Notwithstanding the historic feats that Pep Guardiola has achieved in the last two seasons, the first half of the 2019-20 season has been a rude awakening. At the end of 2019, City were 14 points behind Liverpool with the leaders still with a game in hand, and Guardiola's team having lost five times already in stark contrast to Liverpool who had amassed a record 55 points out of a possible maximum of 57. That City have conspired with Leicester, United, Arsenal, Spurs and Chelsea to allow Liverpool to march to the title almost unchallenged is a dent on the image of the Premier League.
From a two-team championship last season, to a one-team championship this season spells doom for a league that is usually hailed as the most competitive in the world. Only last season, the two Champions League finalists and Europa League finalists were all English clubs. The state of Spurs, Arsenal and Chelsea who featured in the finals in comparison to Liverpool this season is shocking.

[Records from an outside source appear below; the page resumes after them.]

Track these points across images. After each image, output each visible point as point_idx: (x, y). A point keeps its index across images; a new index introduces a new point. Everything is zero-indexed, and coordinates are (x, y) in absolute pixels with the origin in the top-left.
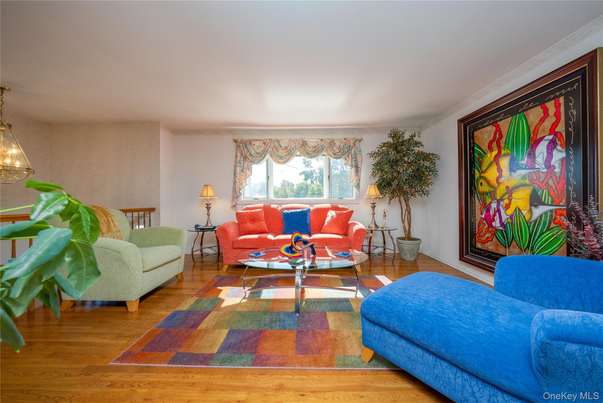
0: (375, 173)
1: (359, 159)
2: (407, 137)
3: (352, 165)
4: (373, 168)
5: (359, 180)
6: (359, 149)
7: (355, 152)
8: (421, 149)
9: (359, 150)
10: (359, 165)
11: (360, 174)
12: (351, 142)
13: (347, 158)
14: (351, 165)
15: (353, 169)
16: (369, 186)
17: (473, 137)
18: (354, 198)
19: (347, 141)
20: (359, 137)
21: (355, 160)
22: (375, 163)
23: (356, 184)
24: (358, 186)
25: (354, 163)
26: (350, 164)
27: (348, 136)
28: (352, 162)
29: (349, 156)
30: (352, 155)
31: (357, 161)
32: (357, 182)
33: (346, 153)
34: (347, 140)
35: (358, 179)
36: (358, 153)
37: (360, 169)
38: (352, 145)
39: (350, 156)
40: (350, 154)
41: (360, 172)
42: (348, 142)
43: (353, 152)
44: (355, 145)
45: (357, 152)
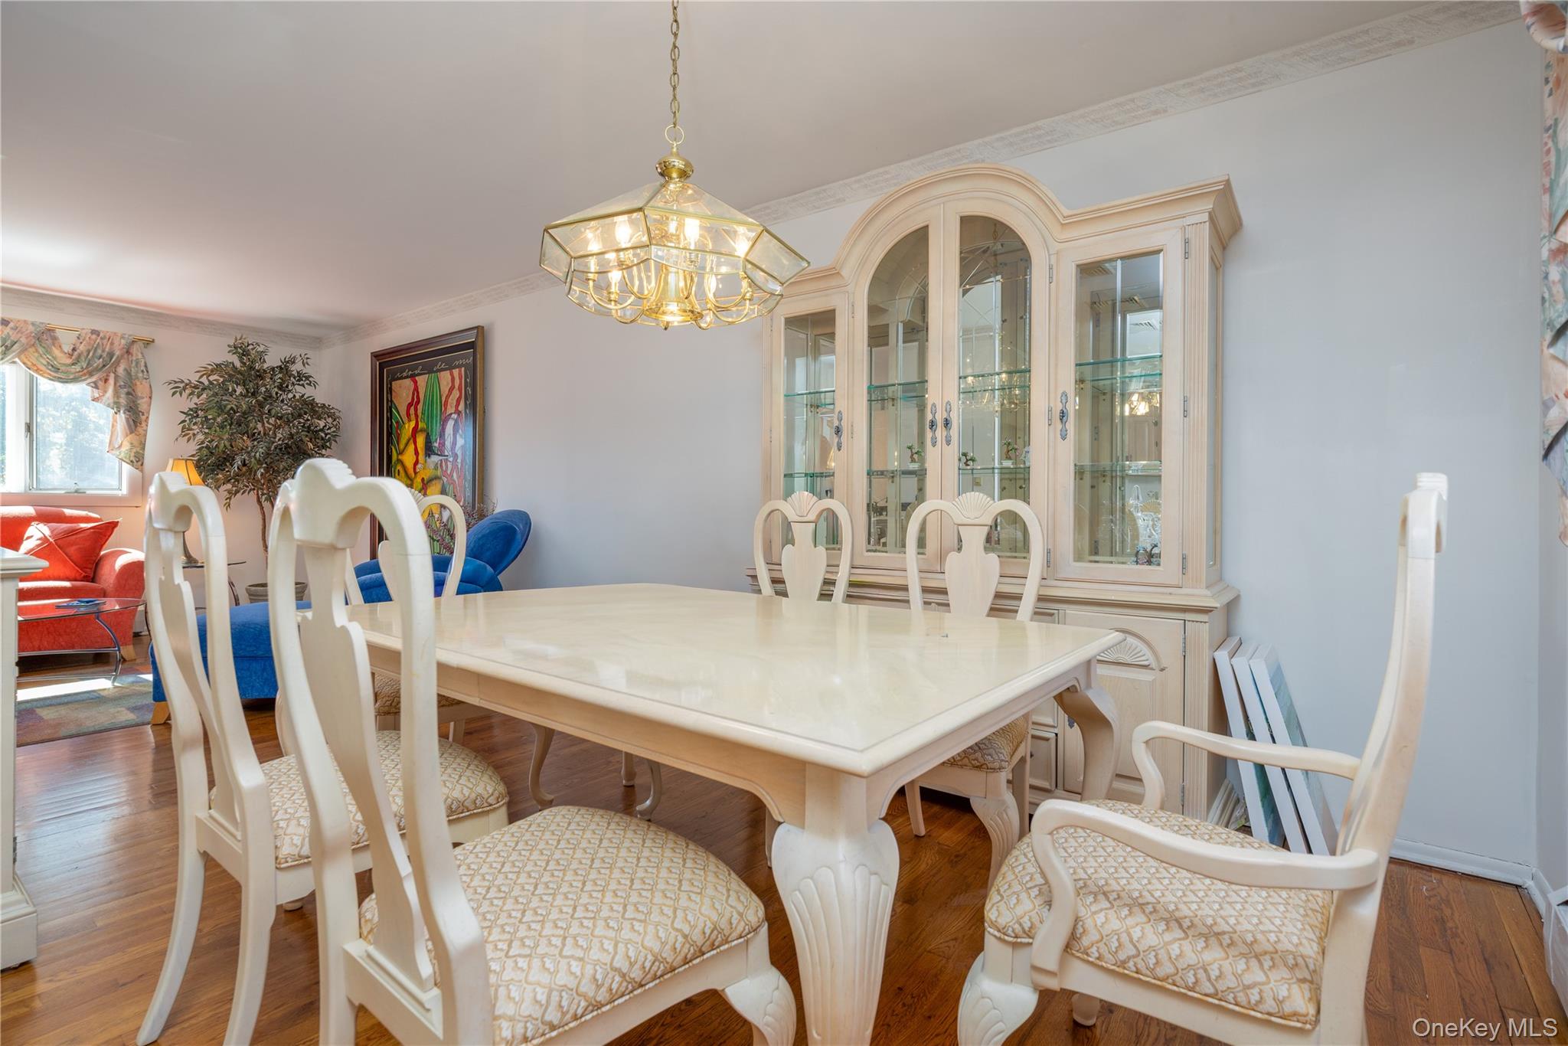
0: (191, 432)
1: (141, 389)
2: (272, 360)
3: (117, 406)
4: (184, 421)
5: (143, 445)
6: (143, 364)
7: (128, 372)
8: (308, 392)
9: (143, 368)
10: (143, 407)
11: (146, 431)
12: (116, 343)
13: (101, 384)
14: (115, 403)
15: (122, 417)
16: (171, 462)
17: (390, 390)
18: (124, 491)
19: (102, 338)
20: (144, 332)
21: (128, 394)
22: (191, 410)
23: (133, 454)
24: (137, 460)
25: (123, 401)
26: (111, 401)
27: (105, 326)
28: (118, 397)
29: (106, 381)
30: (116, 378)
31: (136, 397)
32: (134, 450)
33: (98, 370)
34: (101, 335)
35: (136, 443)
36: (140, 375)
37: (144, 418)
38: (117, 353)
39: (111, 381)
40: (112, 376)
41: (144, 424)
42: (105, 341)
43: (121, 370)
44: (128, 352)
45: (137, 372)
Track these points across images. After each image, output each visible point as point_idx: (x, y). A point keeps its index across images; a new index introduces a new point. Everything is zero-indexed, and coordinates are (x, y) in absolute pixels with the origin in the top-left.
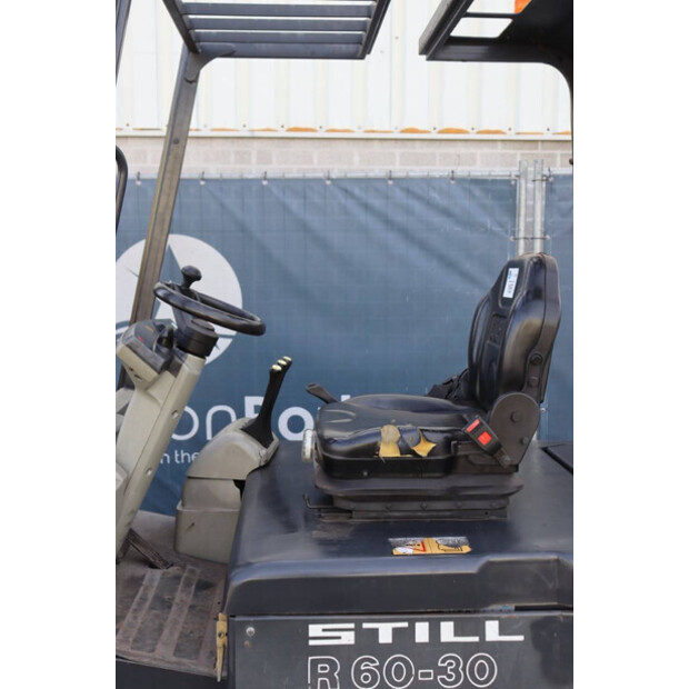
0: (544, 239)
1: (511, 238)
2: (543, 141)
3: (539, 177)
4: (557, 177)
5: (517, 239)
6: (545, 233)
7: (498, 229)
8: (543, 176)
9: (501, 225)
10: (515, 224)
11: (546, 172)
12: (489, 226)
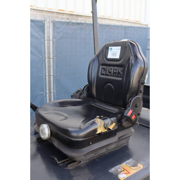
0: (53, 40)
1: (43, 40)
2: (45, 11)
3: (51, 21)
4: (56, 21)
5: (45, 40)
6: (53, 39)
7: (39, 37)
8: (52, 21)
9: (40, 36)
10: (44, 36)
11: (53, 20)
12: (36, 36)
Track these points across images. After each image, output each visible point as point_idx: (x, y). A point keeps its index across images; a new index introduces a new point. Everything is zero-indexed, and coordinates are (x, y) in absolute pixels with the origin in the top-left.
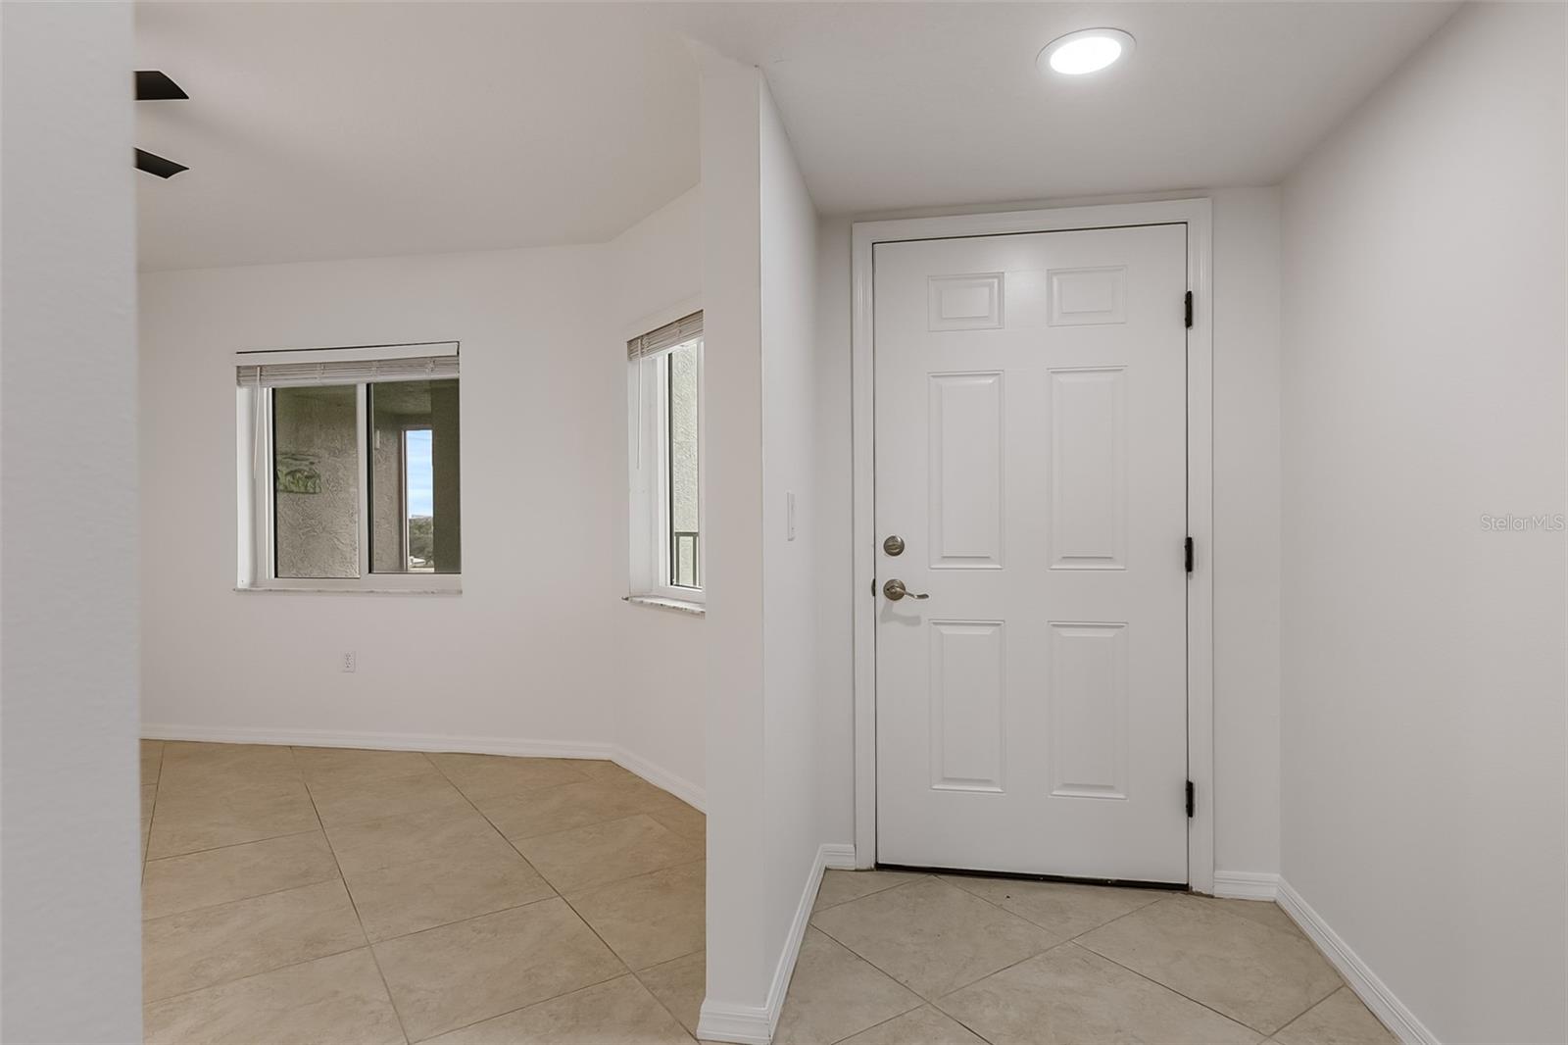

The envy of Liverpool by the rest of English clubs doesn't stop at the monstrous empire they have built under Klopp which includes turning Anfield into a fortress and becoming indomitable. It includes the transformation of good quality into world class; Sadio Mane, Mohammed Salah, Roberto Firminho, Fabinho, Jordan Henderson, Trent Alexander-Arnold, Andy Robertson and Jo Gomez into world class to join the undisputed van Dijk and Allison in the world elite category.
That the bench of Divock Origi, Oxlaide Chamberlaine, Naby Keita, James Milner, Joel Matip, Dejan Lovren and Xerdan Shaqiri - previously mocked but can now not be exchanged for any other - is a romantic tell. How did Klopp do it? That is the mystery that the rest of the chasers will seek to find in 2020 if they want to close the gap. For now, it's ridiculous.